День тянулся томительно долго. Я продолжала заниматься делами, машинально, и непрерывно думала: как быть?
Наконец, вечером, когда дети были уложены, мы собрались вместе. Никто ничего предложить не мог — я должна была решать одна. Постепенно подруги разошлись.
Ну, и ночка же была! Я лихорадочно думала, искала выход: как сохранить ребенка и одновременно не погубить Ли? Как, как??
Зачем же я тогда спасла Ли, если способна сломать его жизнь сейчас? Имею ли право на это? Ведь ребенок еще не родился — а Ли живой, сознательный. Лучший космический спасатель Земли — что ждет его на очень долгие годы?
Если бы не он, я бы не дрогнула. Но я, действительно слишком сильно любила его. Видимо, больше того дела, за которое боролась, — ради которого хотела родить ребенка и была готова испытать бойкот. Одна.

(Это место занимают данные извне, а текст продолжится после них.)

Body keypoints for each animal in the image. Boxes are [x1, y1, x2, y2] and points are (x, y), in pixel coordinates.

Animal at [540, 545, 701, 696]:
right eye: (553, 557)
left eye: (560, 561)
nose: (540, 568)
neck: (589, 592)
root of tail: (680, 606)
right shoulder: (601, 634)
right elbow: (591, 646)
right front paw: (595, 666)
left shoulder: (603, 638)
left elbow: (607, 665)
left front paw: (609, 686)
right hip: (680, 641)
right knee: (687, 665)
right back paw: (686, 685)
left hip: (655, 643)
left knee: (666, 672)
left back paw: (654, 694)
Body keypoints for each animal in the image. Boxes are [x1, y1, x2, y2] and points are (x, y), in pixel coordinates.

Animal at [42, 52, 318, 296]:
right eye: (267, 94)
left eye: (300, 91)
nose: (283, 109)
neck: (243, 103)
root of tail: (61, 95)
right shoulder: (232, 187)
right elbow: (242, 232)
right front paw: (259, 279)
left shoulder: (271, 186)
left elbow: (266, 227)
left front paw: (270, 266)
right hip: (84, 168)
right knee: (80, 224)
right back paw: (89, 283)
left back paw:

И вот — не выдержала, сдали нервы: к утру я уже была готова. Не сообщая ничего своим, связалась с врачами из комиссии и сказала, что хочу с ними немедленно встретиться.
Они все ждали меня в поликлинике, — Йорга среди них не было.

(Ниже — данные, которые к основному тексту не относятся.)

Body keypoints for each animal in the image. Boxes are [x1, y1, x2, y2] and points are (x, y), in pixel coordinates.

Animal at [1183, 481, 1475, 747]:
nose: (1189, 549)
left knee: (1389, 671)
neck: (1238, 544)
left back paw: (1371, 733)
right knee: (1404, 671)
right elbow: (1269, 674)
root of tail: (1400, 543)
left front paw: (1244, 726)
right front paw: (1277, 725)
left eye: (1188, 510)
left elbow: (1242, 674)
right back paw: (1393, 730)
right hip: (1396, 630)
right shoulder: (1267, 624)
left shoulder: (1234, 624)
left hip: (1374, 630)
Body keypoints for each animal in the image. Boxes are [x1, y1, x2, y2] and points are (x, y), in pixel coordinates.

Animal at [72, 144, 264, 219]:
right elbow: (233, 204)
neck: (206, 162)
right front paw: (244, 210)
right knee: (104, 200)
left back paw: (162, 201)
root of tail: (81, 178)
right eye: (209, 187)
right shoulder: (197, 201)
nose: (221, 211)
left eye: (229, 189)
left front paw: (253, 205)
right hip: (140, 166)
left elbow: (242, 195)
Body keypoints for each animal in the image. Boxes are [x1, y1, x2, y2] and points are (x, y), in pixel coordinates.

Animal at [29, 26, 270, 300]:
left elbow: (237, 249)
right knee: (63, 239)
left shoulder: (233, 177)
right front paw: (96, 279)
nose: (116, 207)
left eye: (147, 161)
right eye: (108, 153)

— Подруга, ты хочешь, чтобы мы помогли тебе исправить случившееся? — спросил один из них.
Я не могла ответить: да, горло сдавило. Кивнула головой.
— Хорошо. Сделаем.
— Только немедленно, — прохрипела я, — пока я не передумала.
В сопровождении двух из них меня доставили аэрокаром в наш импланторий. Там хирург, занимающийся имплантацией зигот роженицам, произвел аборт. Операция прошла быстро — хирург был опытный: аборты роженицам иногда делать приходилось. Гинекологи из комиссии зачем-то тоже присутствовали при операции.
И все! Пусто стало, как будто мне не матку опустошили — душу. Я словно сломалась: не могла ни говорить, ни есть, ни спать. Неделю держали меня в клинике на электросне и внутривенном питании. Восстановили мне физическое состояние, а душевное — только Йоргу пожелаю того же!